**Action item**
Copy all lines in the data that contain the string "durante".

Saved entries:
:::::

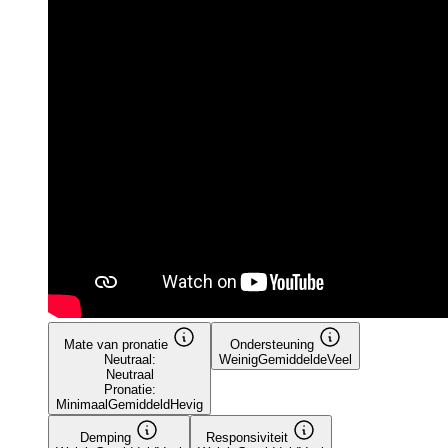
Mate van pronatie
Ondersteuning
Neutraal:
Weinig
Gemiddelde
Veel
Neutraal
Pronatie:
Minimaal
Gemiddeld
Hevig
Demping
Responsiviteit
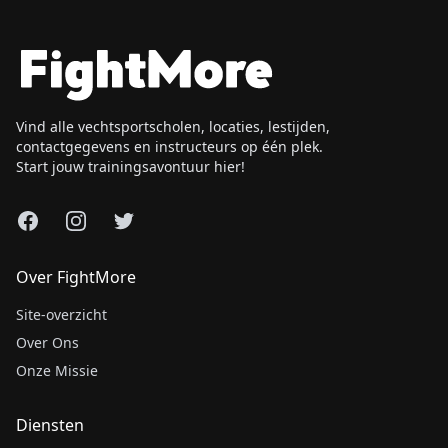
Vind alle vechtsportscholen, locaties, lestijden,
contactgegevens en instructeurs op één plek.
Start jouw trainingsavontuur hier!
Facebook
Instagram
X
Over FightMore
Site-overzicht
Over Ons
Onze Missie
Diensten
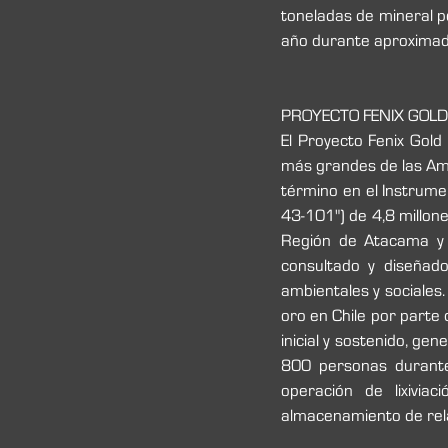
toneladas de mineral p
año durante aproxima
PROYECTO FENIX GOLD
El Proyecto Fenix Gold 
más grandes de las Amé
término en el Instrume
43-101") de 4,8 millone
Región de Atacama y 
consultado y diseñado
ambientales y sociales.
oro en Chile por parte
inicial y sostenido, g
800 personas durante
operación de lixivia
almacenamiento de relav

:::::

**Final answer**
año durante aproxima
800 personas durante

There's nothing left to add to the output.